Die Klage des Insolvenzverwalters hatte beim Bundesgerichtshof jedoch keinen Erfolg. Der Frachtführer durfte das Geld behalten, obwohl er mit dem Pfandrecht erst nachträglich und zudem erst kurz vor Insolvenzantragstellung eine Sicherheit für seine offenen Altforderungen erhalten hatte: Das gesetzliche Pfandrecht des Frachtführers begründe keine inkongruente Deckung. Gleiches gelte auch für die zwischen den Beteiligten getroffene Vereinbarung, nach der das Pfandrecht durch Direktzahlung der Schiffswerft abgelöst wurde.

Wäre der Kunde des Frachtführers nicht selbst Eigentümer des Schiffsruders gewesen, dann hätte das Pfandrecht nur die Forderungen des Frachtführers aus dem konkreten Transportauftrag gesichert. Das wären lediglich 5.000,- DM gewesen.

Wenn ein Händler Ware versendet, die er selbst unter Eigentumsvorbehalt gekauft aber noch nicht bezahlt hat, dann sichert das gesetzliche Pfandrecht des Frachtführers nur dessen Forderungen aus dem konkreten Transportauftrag, nicht auch seine Altforderungen. Das gesetzliche Pfandrecht ist dann also beträchtlich weniger wert.
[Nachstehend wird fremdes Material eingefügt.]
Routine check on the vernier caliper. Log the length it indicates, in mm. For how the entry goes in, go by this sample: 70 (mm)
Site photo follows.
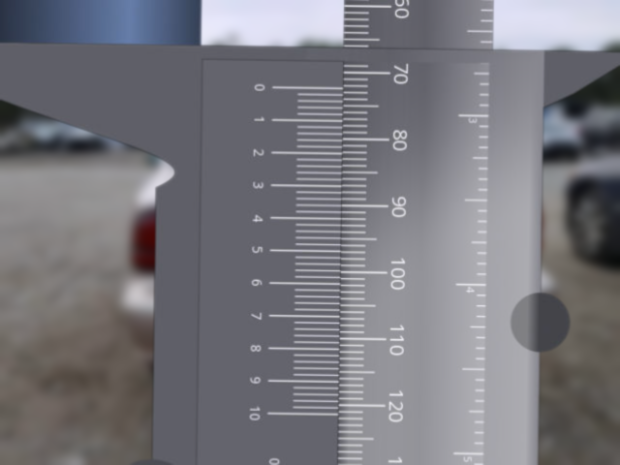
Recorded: 72.4 (mm)
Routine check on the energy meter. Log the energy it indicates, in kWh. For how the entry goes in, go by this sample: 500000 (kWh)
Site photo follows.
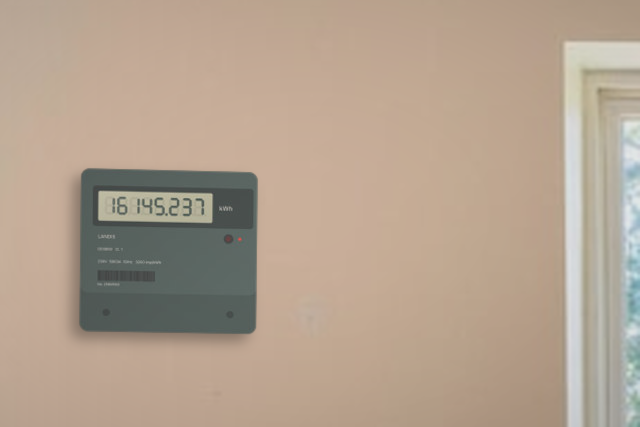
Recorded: 16145.237 (kWh)
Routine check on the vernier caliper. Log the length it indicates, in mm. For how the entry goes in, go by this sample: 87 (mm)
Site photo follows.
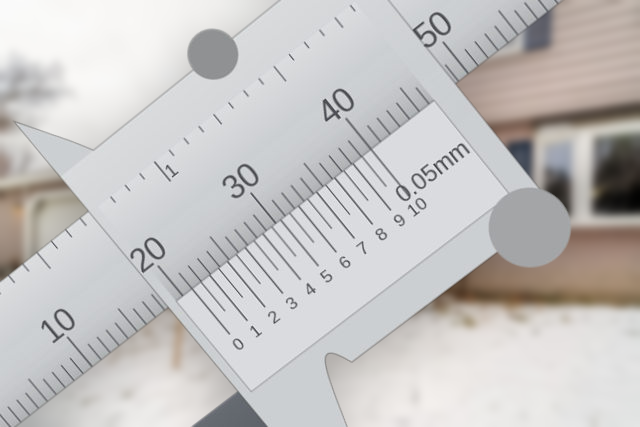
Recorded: 21.0 (mm)
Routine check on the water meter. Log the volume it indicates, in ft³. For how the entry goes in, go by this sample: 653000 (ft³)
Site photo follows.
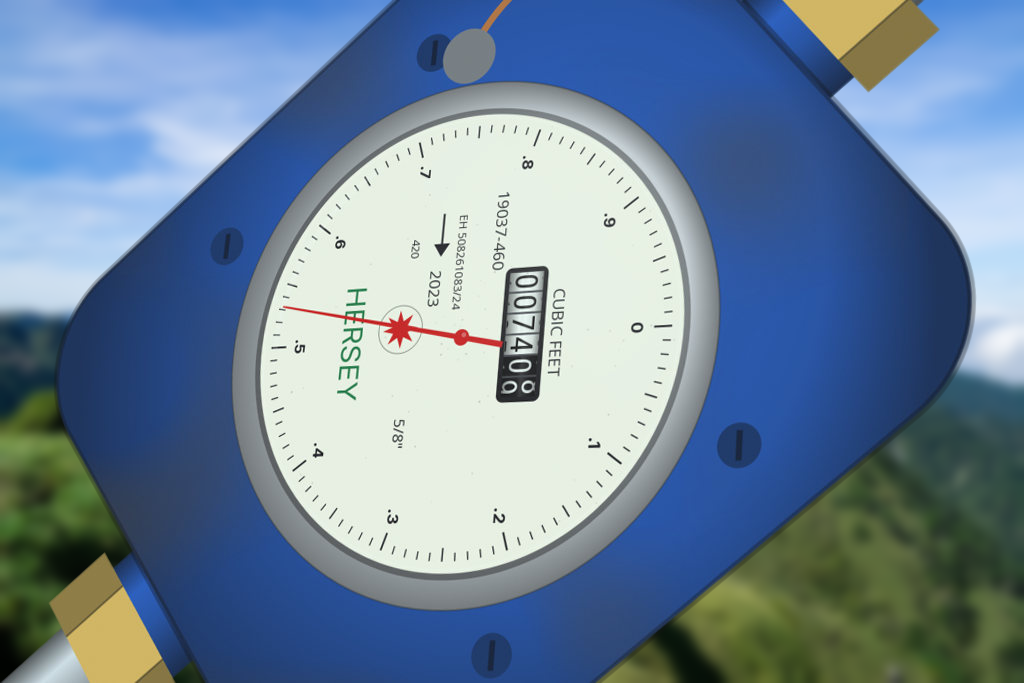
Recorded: 7408.53 (ft³)
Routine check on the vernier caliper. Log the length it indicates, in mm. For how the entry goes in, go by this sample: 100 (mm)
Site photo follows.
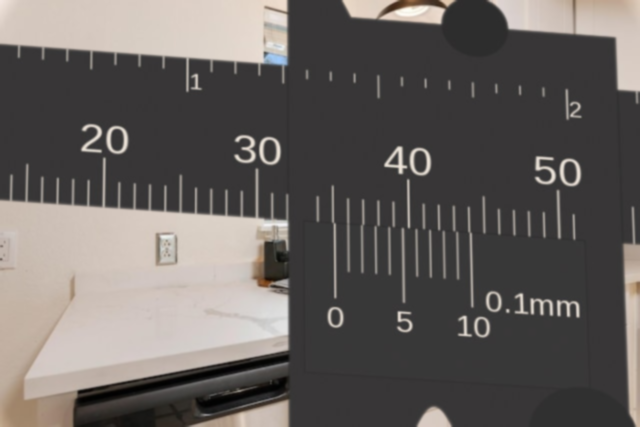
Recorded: 35.1 (mm)
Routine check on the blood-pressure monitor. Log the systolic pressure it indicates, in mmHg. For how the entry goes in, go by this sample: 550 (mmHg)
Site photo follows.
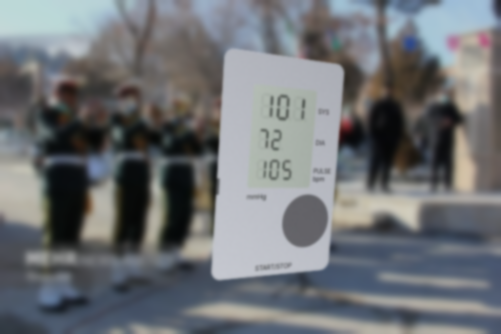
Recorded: 101 (mmHg)
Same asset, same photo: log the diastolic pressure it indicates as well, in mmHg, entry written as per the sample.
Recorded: 72 (mmHg)
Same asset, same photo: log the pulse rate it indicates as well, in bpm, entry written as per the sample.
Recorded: 105 (bpm)
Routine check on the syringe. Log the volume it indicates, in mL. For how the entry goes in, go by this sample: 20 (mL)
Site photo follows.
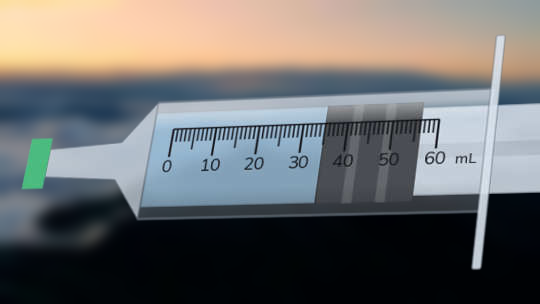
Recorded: 35 (mL)
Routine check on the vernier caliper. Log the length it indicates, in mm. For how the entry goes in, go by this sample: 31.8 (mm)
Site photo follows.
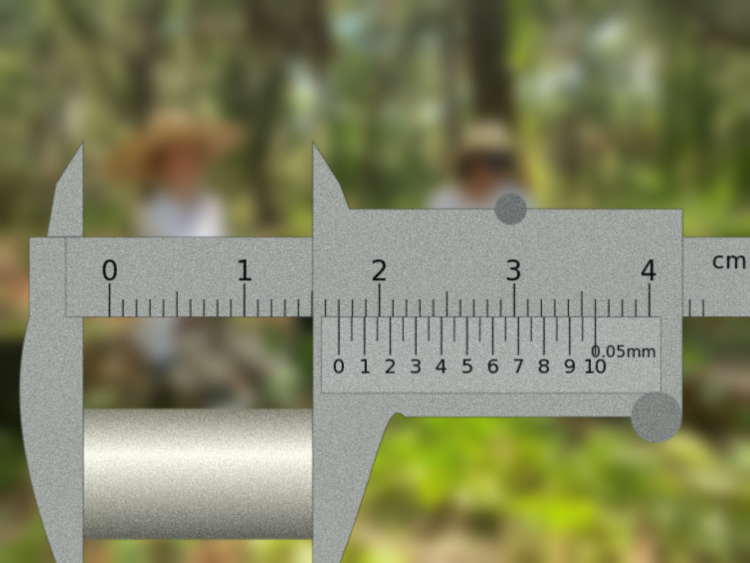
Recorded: 17.0 (mm)
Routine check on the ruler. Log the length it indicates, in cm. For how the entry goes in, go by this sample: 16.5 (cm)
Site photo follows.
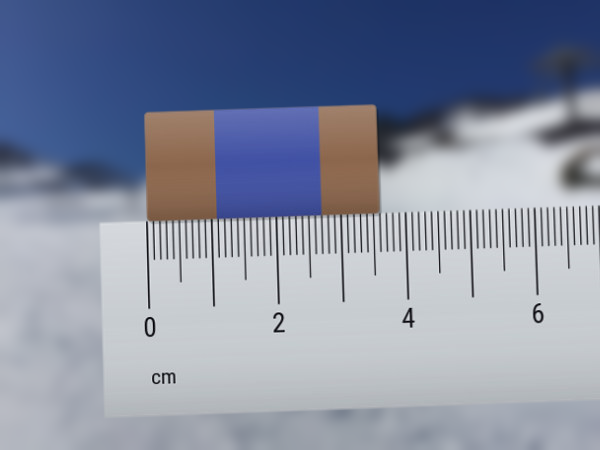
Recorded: 3.6 (cm)
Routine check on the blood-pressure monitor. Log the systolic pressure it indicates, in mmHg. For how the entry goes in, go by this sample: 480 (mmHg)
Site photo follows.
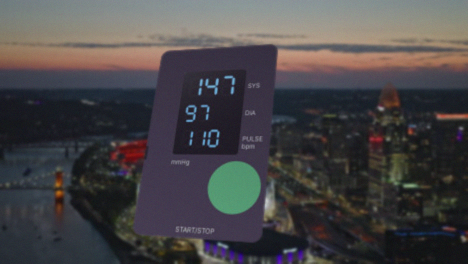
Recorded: 147 (mmHg)
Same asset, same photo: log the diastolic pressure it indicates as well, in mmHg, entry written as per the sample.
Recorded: 97 (mmHg)
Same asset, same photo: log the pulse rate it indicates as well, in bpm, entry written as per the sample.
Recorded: 110 (bpm)
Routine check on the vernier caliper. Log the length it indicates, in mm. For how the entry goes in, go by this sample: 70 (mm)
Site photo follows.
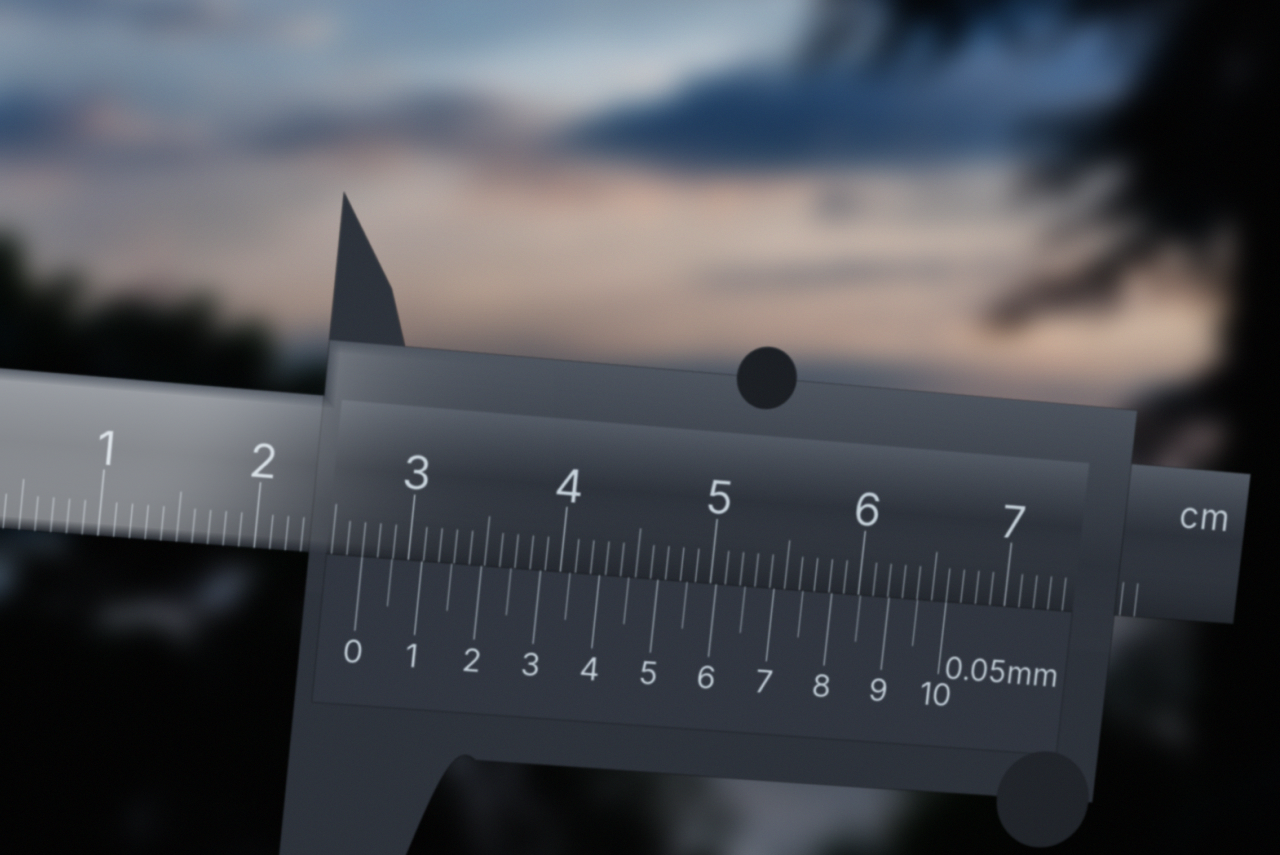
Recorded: 27.0 (mm)
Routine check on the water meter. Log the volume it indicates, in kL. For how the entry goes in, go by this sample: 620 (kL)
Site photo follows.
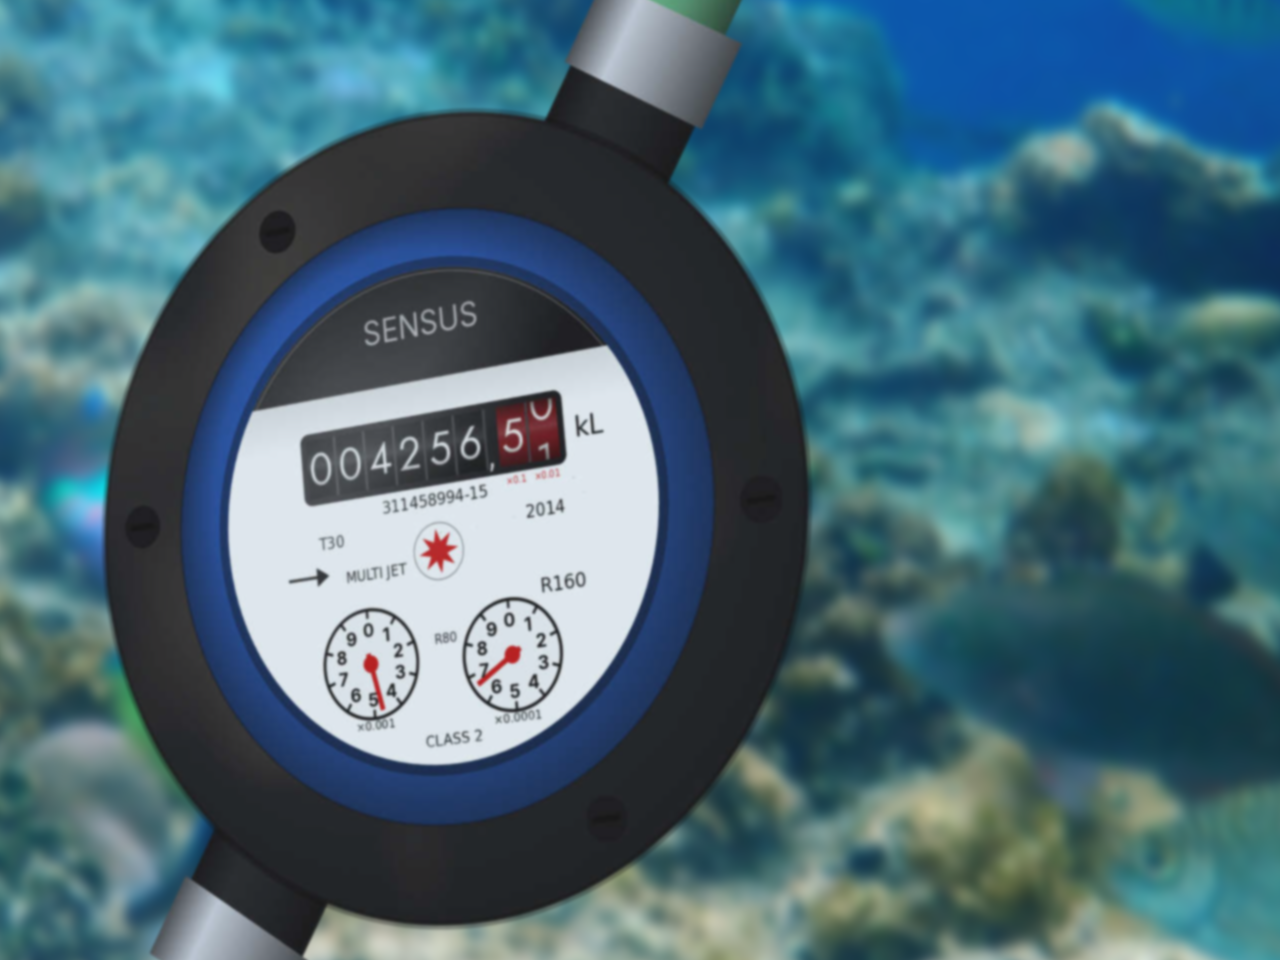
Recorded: 4256.5046 (kL)
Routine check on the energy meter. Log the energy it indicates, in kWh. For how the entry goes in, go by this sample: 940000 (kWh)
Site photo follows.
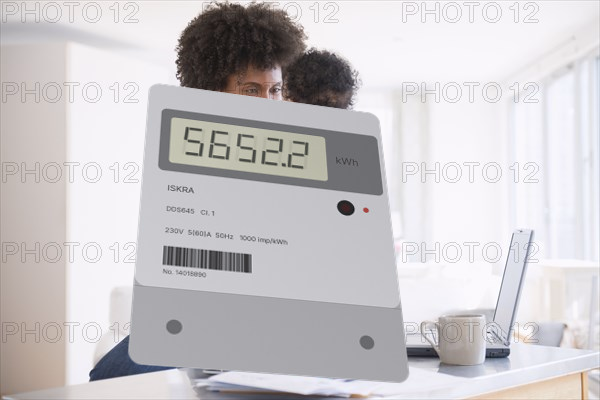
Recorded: 5652.2 (kWh)
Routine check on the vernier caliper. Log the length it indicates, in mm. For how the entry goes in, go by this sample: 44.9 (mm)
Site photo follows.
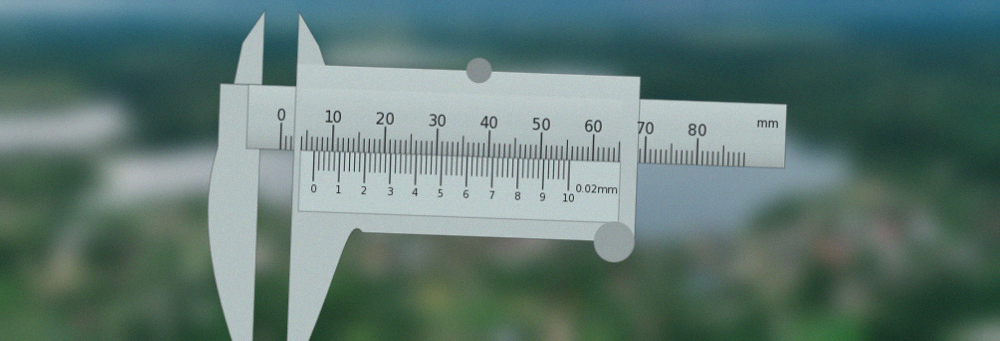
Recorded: 6.5 (mm)
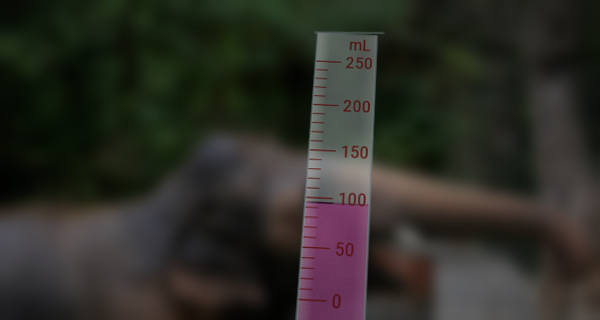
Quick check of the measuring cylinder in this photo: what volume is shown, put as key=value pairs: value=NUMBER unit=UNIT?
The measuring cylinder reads value=95 unit=mL
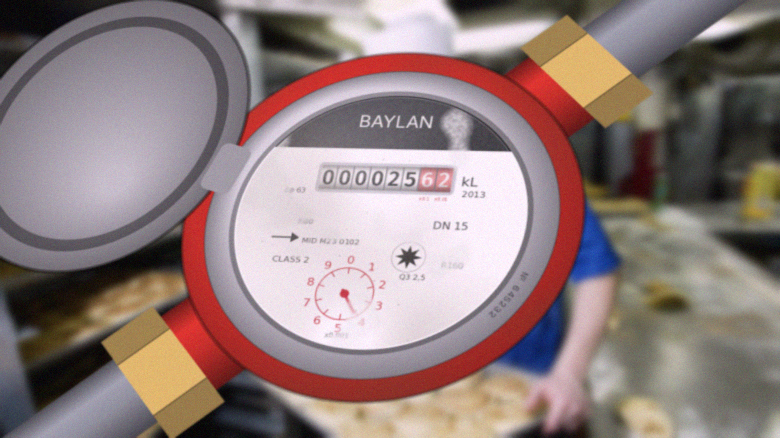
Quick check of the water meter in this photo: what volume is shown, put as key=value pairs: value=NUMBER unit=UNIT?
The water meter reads value=25.624 unit=kL
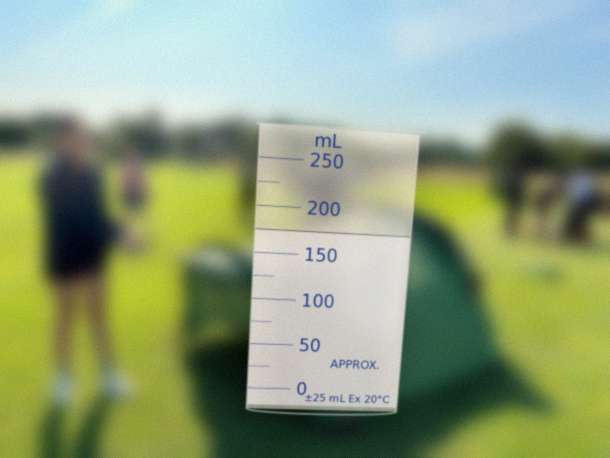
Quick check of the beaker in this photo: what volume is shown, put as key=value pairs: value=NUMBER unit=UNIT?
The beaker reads value=175 unit=mL
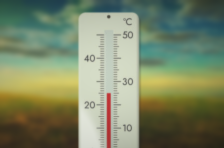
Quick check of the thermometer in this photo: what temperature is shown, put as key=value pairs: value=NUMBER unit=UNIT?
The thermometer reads value=25 unit=°C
Vertraglich könnte jedoch grundsätzlich mit dem Vorbehaltseigentümer ein Pfandrecht zugunsten des Frachtführers vereinbart werden, das auch dessen Altforderungen aus früheren Transportaufträgen sichert. Zu einer solchen Pfandrechtsvereinbarung mag ein Vorbehaltseigentümer u.U. durchaus zu bewegen sein, wenn der Eigentumsvorbehalt als Sicherheit für seine Kaufpreisforderung dadurch nicht entwertet wird und er für die Bestellung des Pfandrechts eine Vergütung erhält.

Eine interessante Frage ist, ob eine solche Vereinbarung nach den §§ 129 ff. InsO angefochten werden könnte, wenn über das Vermögen des Absenders ein Insolvenzverfahren eröffnet würde.

Angenommen, der Absender hat die vom Frachtführer zu transportierende Ware bei seinem Lieferanten unter Eigentumsvorbehalt zu einem Kaufpreis von 100.000,- € gekauft. Seinerseits hat er sie an den Abnehmer zu einem Preis von 150.000,- € weiterverkauft. Für den Transport der Ware zu dem Abnehmer steht dem Frachtführer ein Frachtlohn von 5.000,- € zu. Der Frachtführer hat daneben gegen den Absender aber noch offene Altforderungen von 45.000,- €. Weil die Ware wegen des Eigentumsvorbehalts des Lieferanten dem Absender (noch) nicht gehört, sichert das gesetzliche Pfandrecht nach § 440 Abs. 1 HGB nur den Frachtlohnanspruch für den Transport dieser Ware. Könnte der Frachtführer mit dem Vorbehaltseigentümer ein vertragliches Pfandrecht vereinbaren, das auch die Altforderungen sichert und sodann die weitere Beförderung der Ware davon abhängig machen, daß auch seine Altforderungen aus dem vom Abnehmer zu zahlenden Kaufpreis beglichen werden? Würde eine solche Vereinbarung zwischen dem Frachtführer und dem Vorbehaltseigentümer bewirken, daß die beiden den vom Abnehmer geschuldeten Kaufpreis von 150.000,- € auch dann allein unter sich aufteilen könnten, wenn vor Ablieferung der Ware an den Abnehmer ein (begründeter) Antrag auf Eröffnung eines Insolvenzverfahrens über das Vermögen des Absenders gestellt wird? Oder könnte der Insolvenzverwalter die Vereinbarung nach §§ 129 ff. InsO anfechten und jedenfalls 45.000,- € für die Insolvenzmasse beanspruchen?

Ich hielte das auch angesichts der erwähnten BGH-Entscheidung für zumindest sehr zweifelhaft.

Durch richtiges Vorgehen kann man als Frachtführer also u.U. viel Geld retten.